Lee HJ et al. have investigated how different knee flexion positions affect the diagnostic value of stress radiography for anterior instability and found that the AUCs of stress radiography at 30°, 45°, 60°, and 90° positions are 0.897, 0.78, 0.665, and 0.432, respectively [
9]. The tension of ACL increases as the knee flexion angle decreases from 45° to 0° with the greatest tension in the hyperextension. The negative correlation between the flexion angle and the diagnostic accuracy was shown in our study, but could not reach statistical significance. This could be explained by the fact that 71.8% of our cases had a flexion angle less than 45°, and the mean knee flexion angle was 38.47°. A negative correlation might be better shown if our data included more cases with flexion angles of more than 45°.

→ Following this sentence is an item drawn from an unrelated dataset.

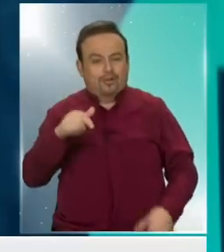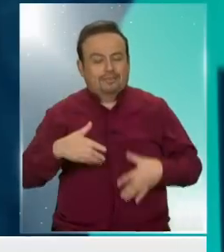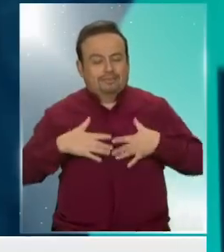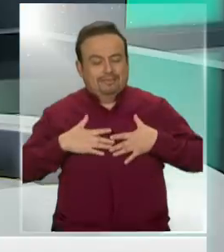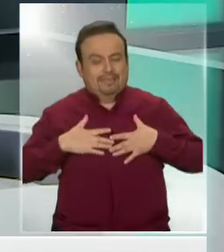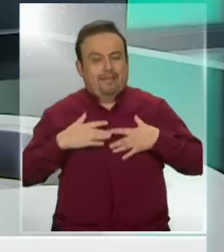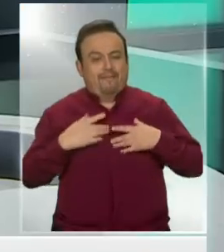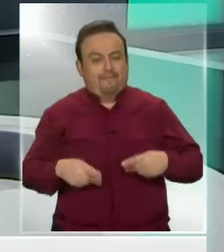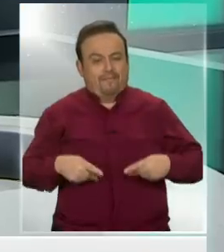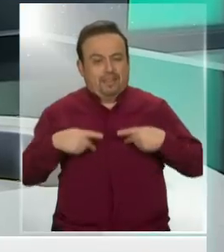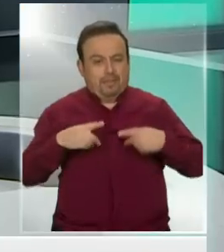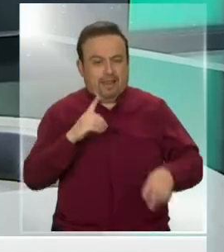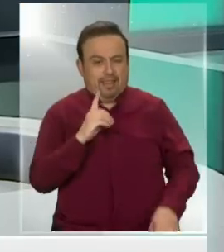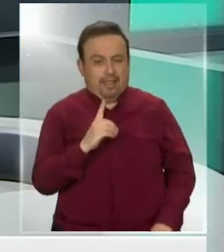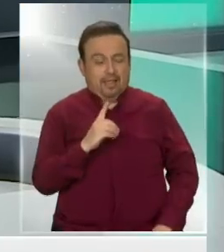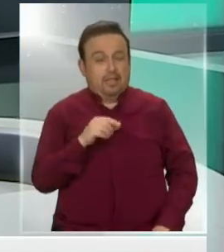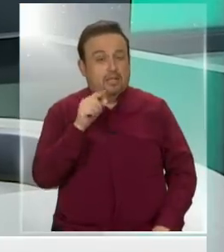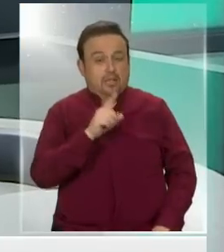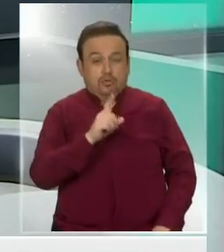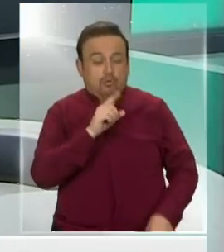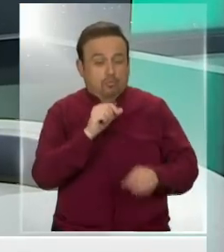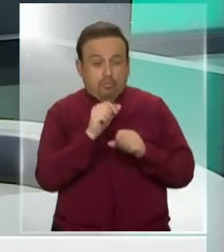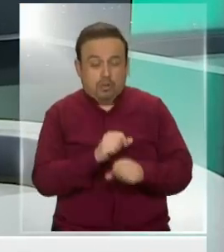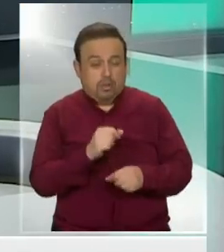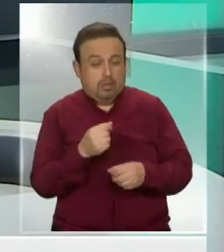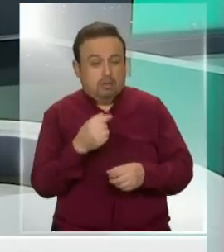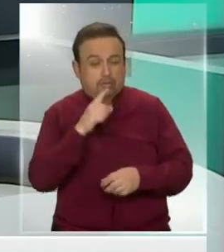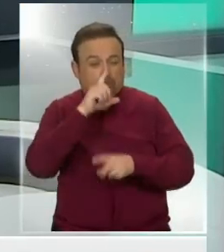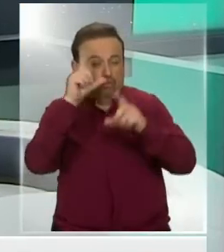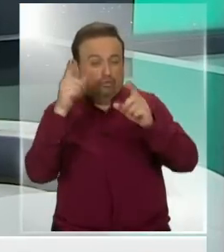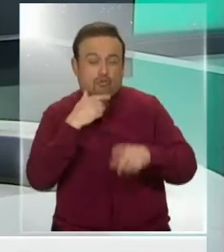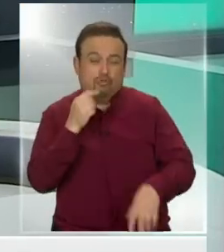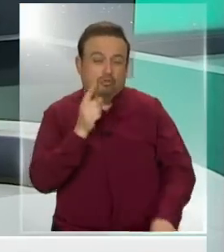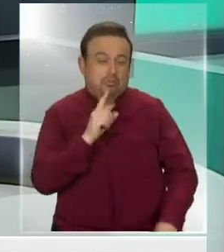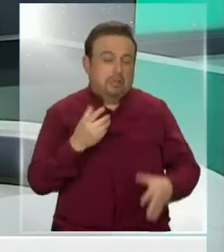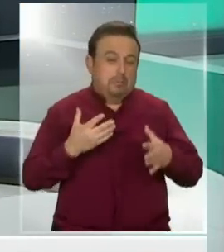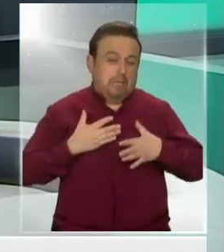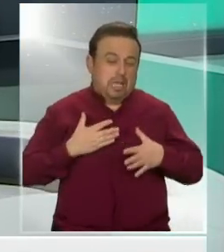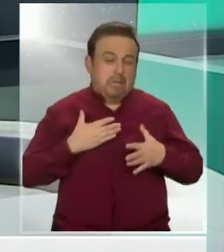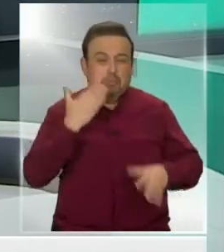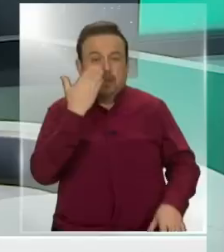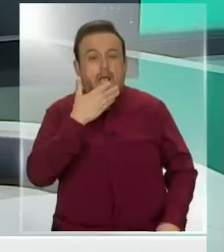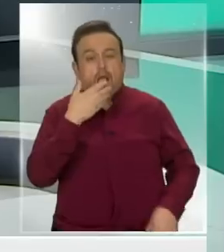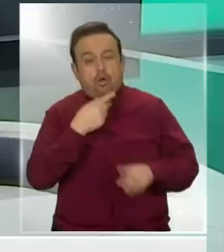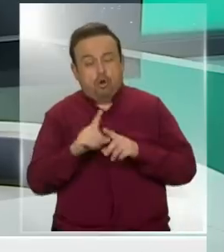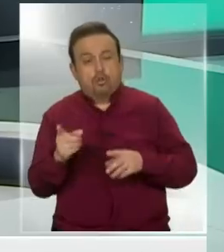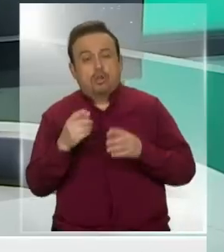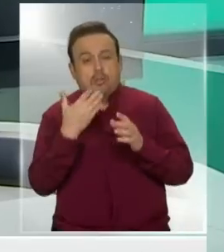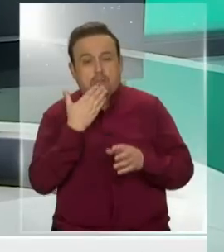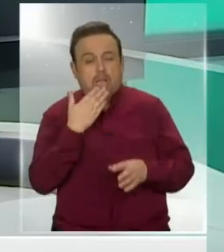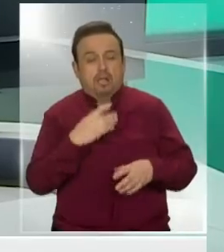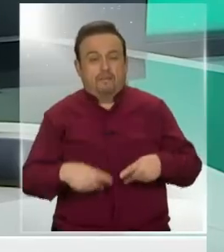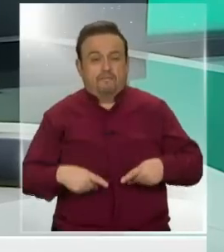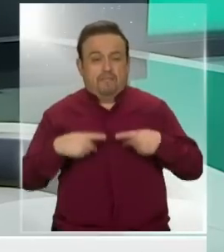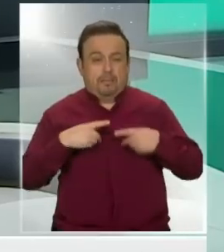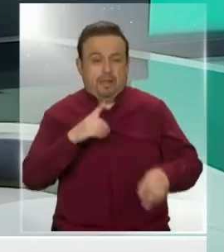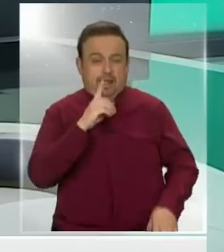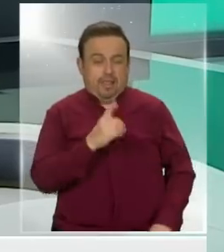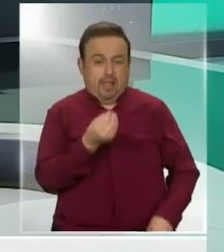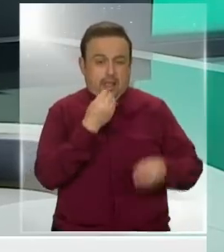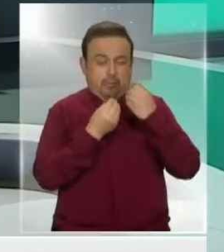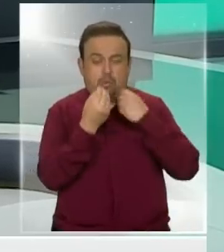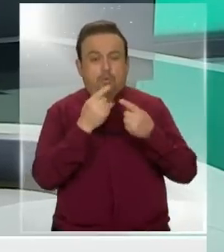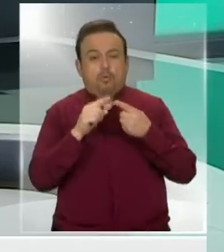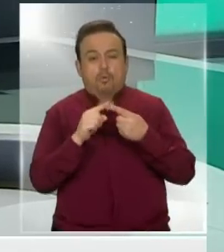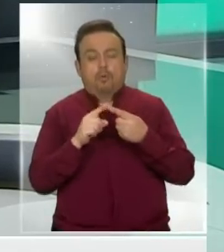sintetice como vitamina D. Si no está esa posibilidad, si usted no quiere salir por miedo, también hay una forma de obtenerla a través de alimentación.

In this study, we used the distance of anterior tibial translation of the diseased knee to evaluate its anterior instability, instead of a side-to-side difference as in other previous studies [
9,
21,
22,
23]. In our institution, MRI is performed only on diseased knees in most cases. Therefore, the condition of ACLs of the contralateral knees could not be presumed to be normal.
In a previous cadaveric study, medial meniscus posterior horn longitudinal tears ranging from 2.4 to 3.3 cm in ACL-deficient knees have resulted in a significant increase in anterior-posterior tibial translation at all flexion angles except 90° [
24]. In our study, a non-displaced meniscus tear would not be the reason of the false negative case in detecting the ACL tear. However, the displaced fragments from a torn meniscus could cause locking of the knee joint during stress and, subsequently, reduce the tibial translation. Therefore, patients with displaced fragments of torn meniscus were selectively excluded in our study.
Several issues result in limitations of this study. First of all, the study was retrospective and, therefore, prone to selection bias. Secondly, our algorithm could not clearly identify bone contours with metallic implants in the images, and, thus, had limited utility in postoperative cases. Thirdly, the timing of injury of the study population was unavailable, so further analysis about acute and chronic injury could not be performed. Finally, the reference standard of ACL tear in this study was based on MRI. The partial tear was not separately categorized because of insufficiency to differentiate a partial tear from mucoid degeneration of ACL only by MRI [
15]. Moreover, the discrepancy between MRI and arthroscopy could lead to misclassification.